(Task objective): Give the lines as a numbered list, starting with the line that contains "Merino-Sportswear" and going on through the line that contains "احصل على افضل". Leave out any blank lines.

>>

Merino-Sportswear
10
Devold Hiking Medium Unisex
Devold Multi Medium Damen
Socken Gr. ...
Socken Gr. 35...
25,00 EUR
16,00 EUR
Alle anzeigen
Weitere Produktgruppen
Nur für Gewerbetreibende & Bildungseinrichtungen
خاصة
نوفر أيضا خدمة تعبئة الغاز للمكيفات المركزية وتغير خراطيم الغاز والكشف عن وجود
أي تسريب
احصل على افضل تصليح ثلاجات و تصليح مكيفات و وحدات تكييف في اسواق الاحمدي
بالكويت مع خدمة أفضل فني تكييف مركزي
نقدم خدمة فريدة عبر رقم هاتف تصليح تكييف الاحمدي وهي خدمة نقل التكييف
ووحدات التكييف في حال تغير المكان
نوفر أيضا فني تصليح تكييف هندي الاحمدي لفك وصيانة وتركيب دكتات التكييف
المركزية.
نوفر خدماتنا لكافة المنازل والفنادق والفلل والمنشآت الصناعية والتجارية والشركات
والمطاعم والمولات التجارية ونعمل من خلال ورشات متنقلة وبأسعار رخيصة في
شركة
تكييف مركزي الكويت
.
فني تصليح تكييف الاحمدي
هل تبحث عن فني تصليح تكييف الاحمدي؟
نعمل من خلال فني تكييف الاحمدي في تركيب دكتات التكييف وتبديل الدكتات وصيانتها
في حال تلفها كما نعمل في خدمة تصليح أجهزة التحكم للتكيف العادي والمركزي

<<
>>

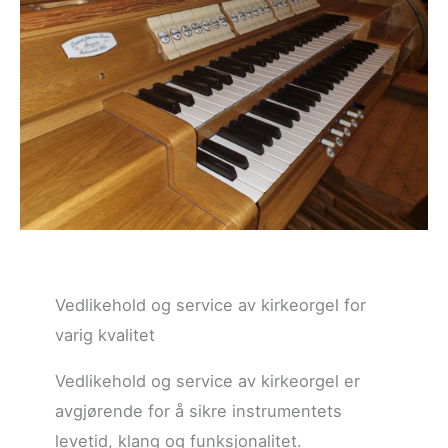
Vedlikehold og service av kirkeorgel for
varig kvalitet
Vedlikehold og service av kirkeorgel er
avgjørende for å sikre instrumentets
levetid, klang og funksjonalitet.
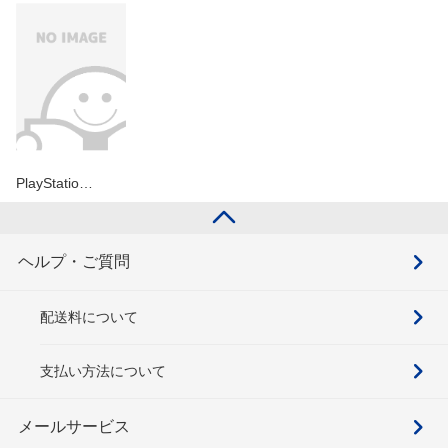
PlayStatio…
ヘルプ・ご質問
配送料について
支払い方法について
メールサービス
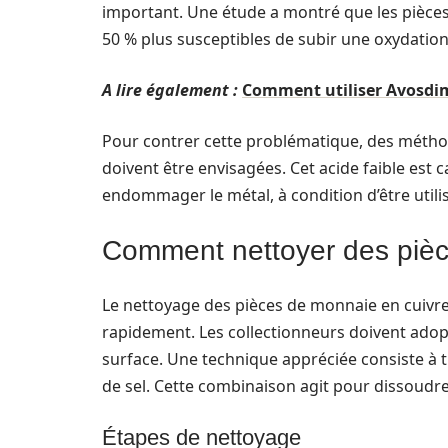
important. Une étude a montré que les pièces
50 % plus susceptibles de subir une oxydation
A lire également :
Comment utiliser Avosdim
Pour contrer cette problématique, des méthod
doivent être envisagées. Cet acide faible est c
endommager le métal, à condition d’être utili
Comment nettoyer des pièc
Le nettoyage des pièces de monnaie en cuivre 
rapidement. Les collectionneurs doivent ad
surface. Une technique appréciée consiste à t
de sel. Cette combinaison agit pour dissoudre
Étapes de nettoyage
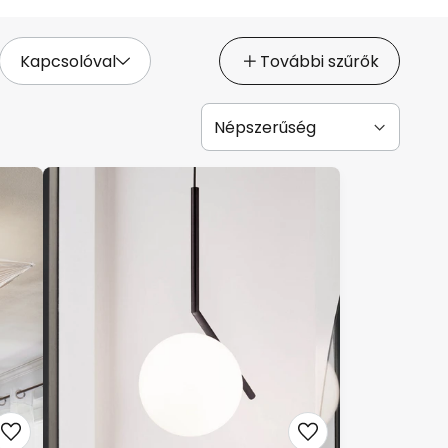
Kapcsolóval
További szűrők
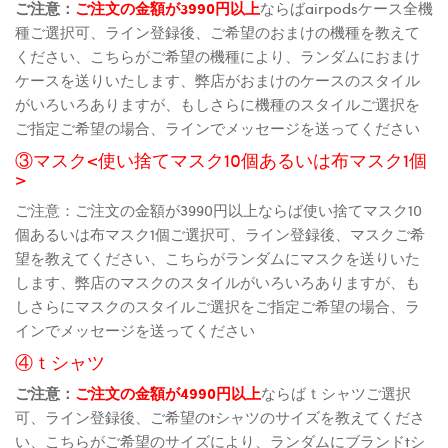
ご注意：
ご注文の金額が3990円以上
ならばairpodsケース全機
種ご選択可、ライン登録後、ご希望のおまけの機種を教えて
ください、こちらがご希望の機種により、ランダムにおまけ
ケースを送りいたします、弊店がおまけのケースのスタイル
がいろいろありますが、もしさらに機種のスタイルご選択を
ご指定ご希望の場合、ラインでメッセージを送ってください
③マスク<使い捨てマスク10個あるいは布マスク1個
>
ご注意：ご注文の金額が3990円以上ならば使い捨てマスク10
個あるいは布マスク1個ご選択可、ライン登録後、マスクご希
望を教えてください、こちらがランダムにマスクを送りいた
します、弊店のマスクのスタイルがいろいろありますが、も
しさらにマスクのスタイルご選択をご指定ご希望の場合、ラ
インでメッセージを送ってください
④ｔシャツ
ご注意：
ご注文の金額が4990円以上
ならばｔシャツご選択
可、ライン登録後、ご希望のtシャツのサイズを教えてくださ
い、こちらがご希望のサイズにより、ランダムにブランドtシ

<<

(Task response):
1. Merino-Sportswear
2. 10
3. Devold Hiking Medium Unisex
4. Devold Multi Medium Damen
5. Socken Gr. ...
6. Socken Gr. 35...
7. 25,00 EUR
8. 16,00 EUR
9. Alle anzeigen
10. Weitere Produktgruppen
11. Nur für Gewerbetreibende & Bildungseinrichtungen
12. خاصة
13. نوفر أيضا خدمة تعبئة الغاز للمكيفات المركزية وتغير خراطيم الغاز والكشف عن وجود
14. أي تسريب
15. احصل على افضل تصليح ثلاجات و تصليح مكيفات و وحدات تكييف في اسواق الاحمدي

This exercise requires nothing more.